*Records from a data collection*.
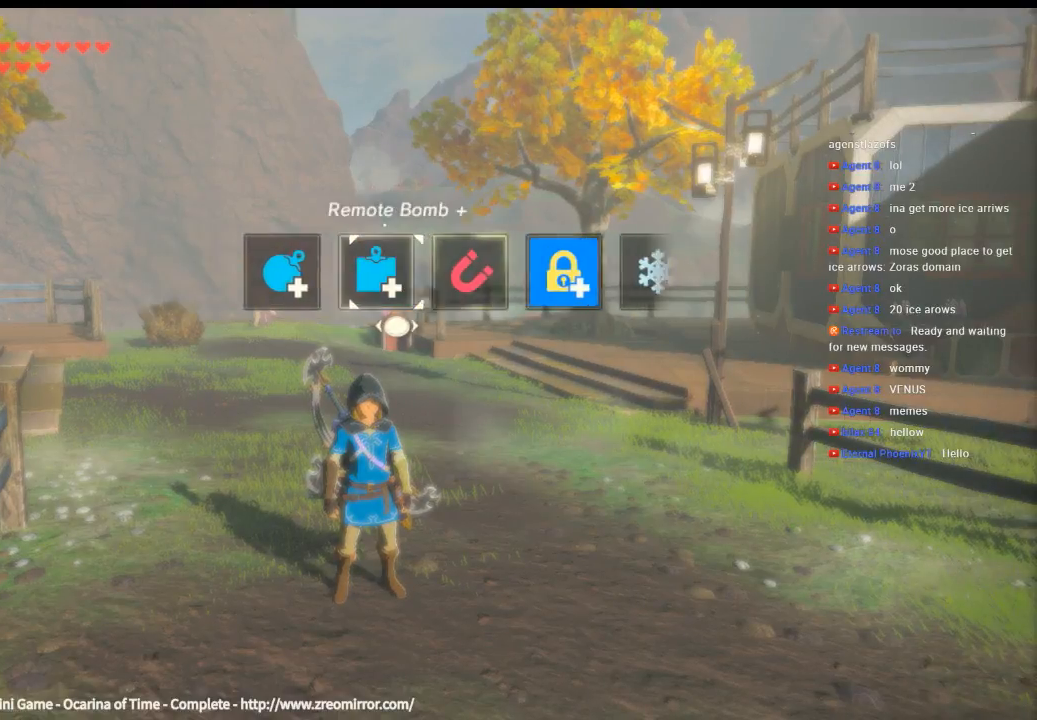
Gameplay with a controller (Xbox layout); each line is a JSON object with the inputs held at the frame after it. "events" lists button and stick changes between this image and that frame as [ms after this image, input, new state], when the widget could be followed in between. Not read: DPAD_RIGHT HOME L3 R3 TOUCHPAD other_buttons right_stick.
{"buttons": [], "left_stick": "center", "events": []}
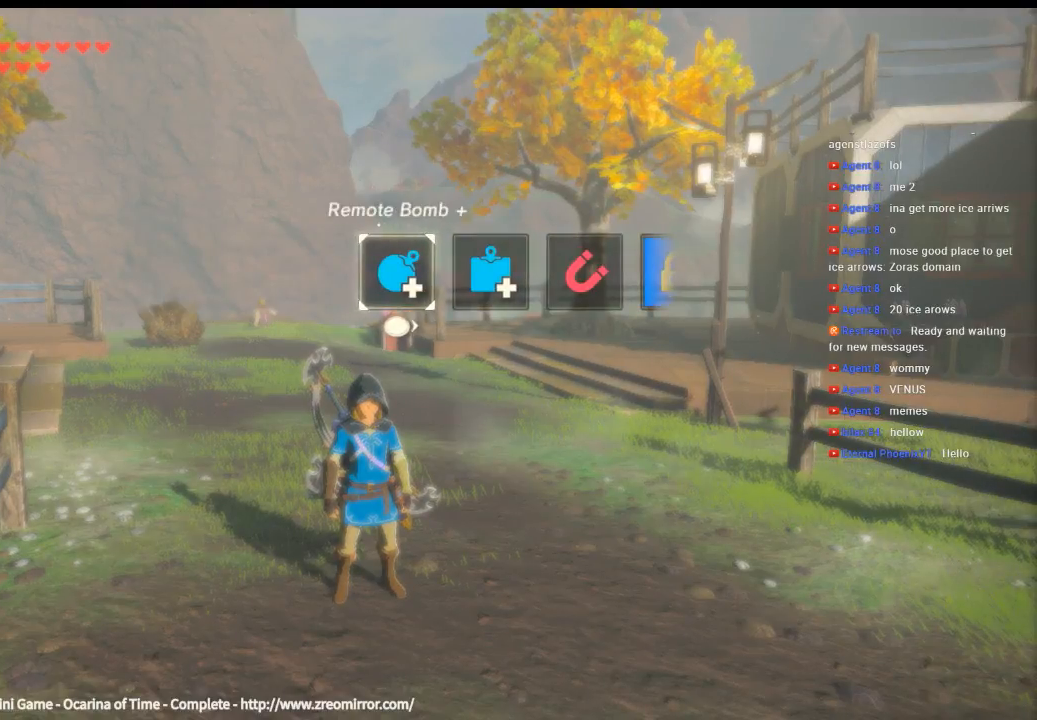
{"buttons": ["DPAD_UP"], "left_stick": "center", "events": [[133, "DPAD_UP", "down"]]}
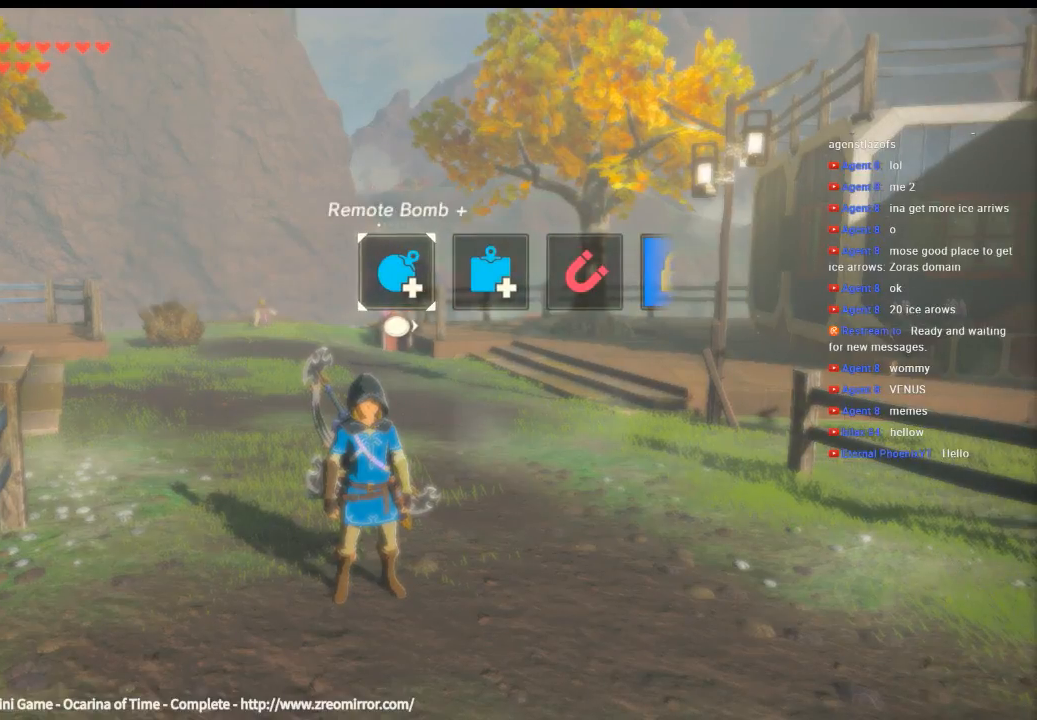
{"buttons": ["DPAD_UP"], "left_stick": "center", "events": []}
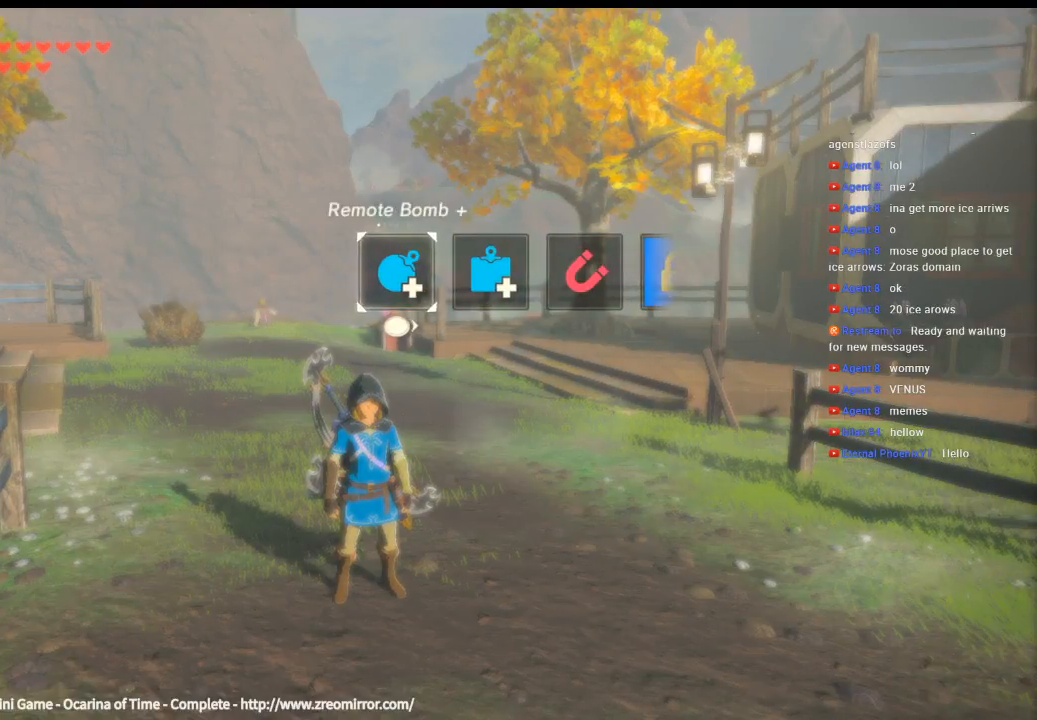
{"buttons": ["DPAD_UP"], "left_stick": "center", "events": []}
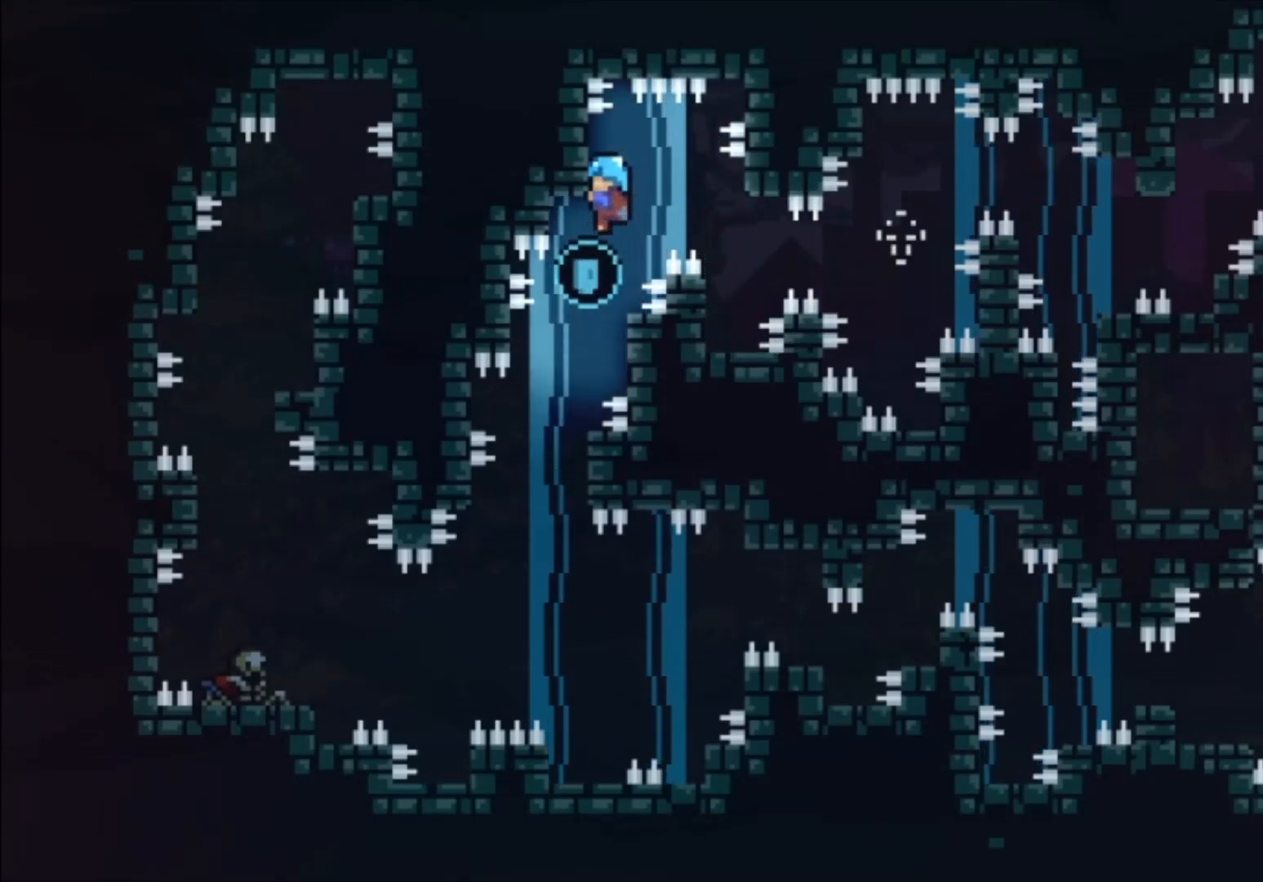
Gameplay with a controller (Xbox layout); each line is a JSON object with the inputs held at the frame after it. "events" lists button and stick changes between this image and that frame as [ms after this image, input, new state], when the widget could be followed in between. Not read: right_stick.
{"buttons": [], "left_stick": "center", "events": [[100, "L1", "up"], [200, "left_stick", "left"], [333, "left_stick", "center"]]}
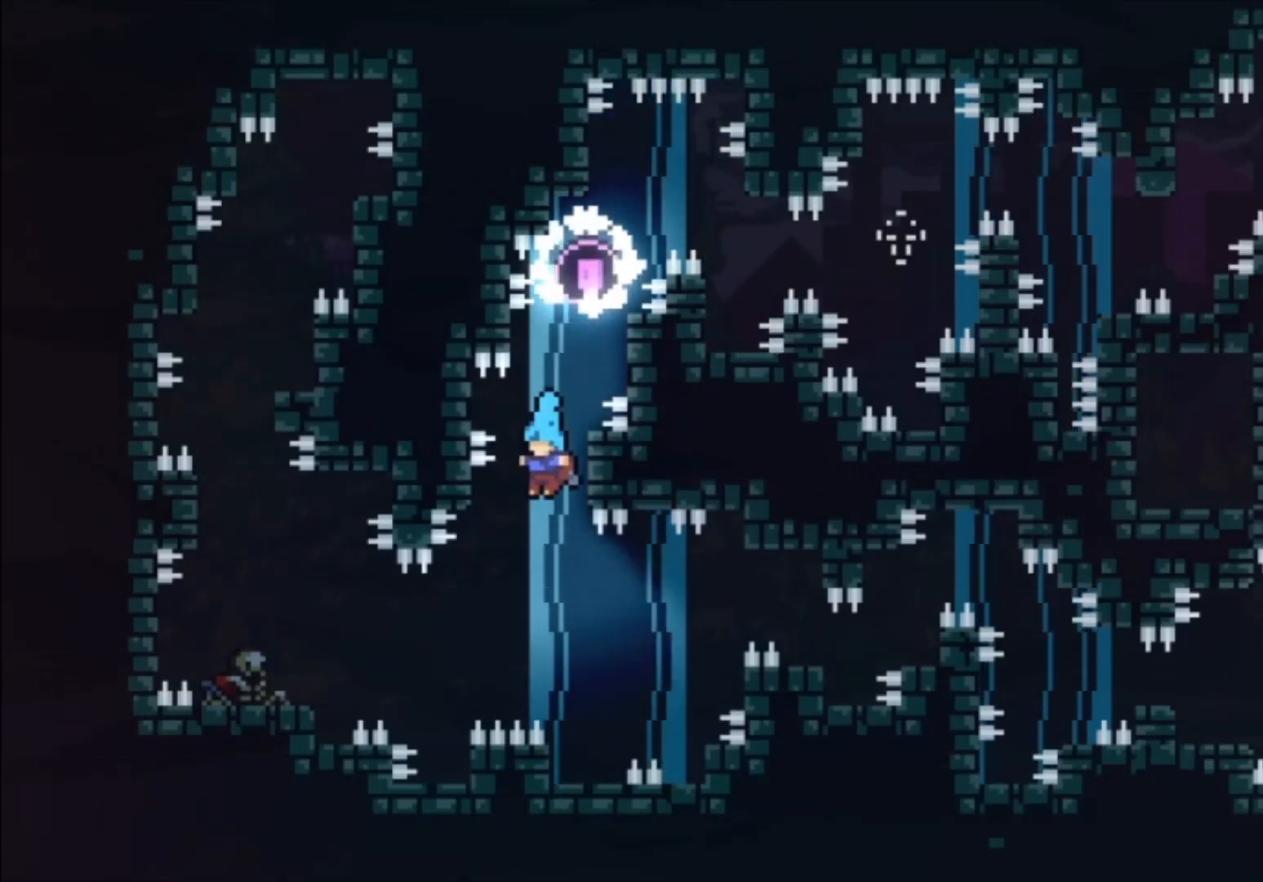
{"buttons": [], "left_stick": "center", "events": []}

*WHAT IS EXPECTED*. Each record should be printed exactly as it appears, leaving the pictures out.

*FINISHED EXERCISE*.
Gameplay with a controller (Xbox layout); each line is a JSON object with the inputs held at the frame after it. "events" lists button and stick changes between this image and that frame as [ms after this image, input, new state], when the widget could be followed in between. Not read: DPAD_RIGHT HOME L3 R3 TOUCHPAD other_buttons right_stick.
{"buttons": [], "left_stick": "center", "events": []}
{"buttons": ["DPAD_UP"], "left_stick": "center", "events": [[133, "DPAD_UP", "down"]]}
{"buttons": ["DPAD_UP"], "left_stick": "center", "events": []}
{"buttons": ["DPAD_UP"], "left_stick": "center", "events": []}
Gameplay with a controller (Xbox layout); each line is a JSON object with the inputs held at the frame after it. "events" lists button and stick changes between this image and that frame as [ms after this image, input, new state], when the widget could be followed in between. Not read: right_stick.
{"buttons": [], "left_stick": "center", "events": [[100, "L1", "up"], [200, "left_stick", "left"], [333, "left_stick", "center"]]}
{"buttons": [], "left_stick": "center", "events": []}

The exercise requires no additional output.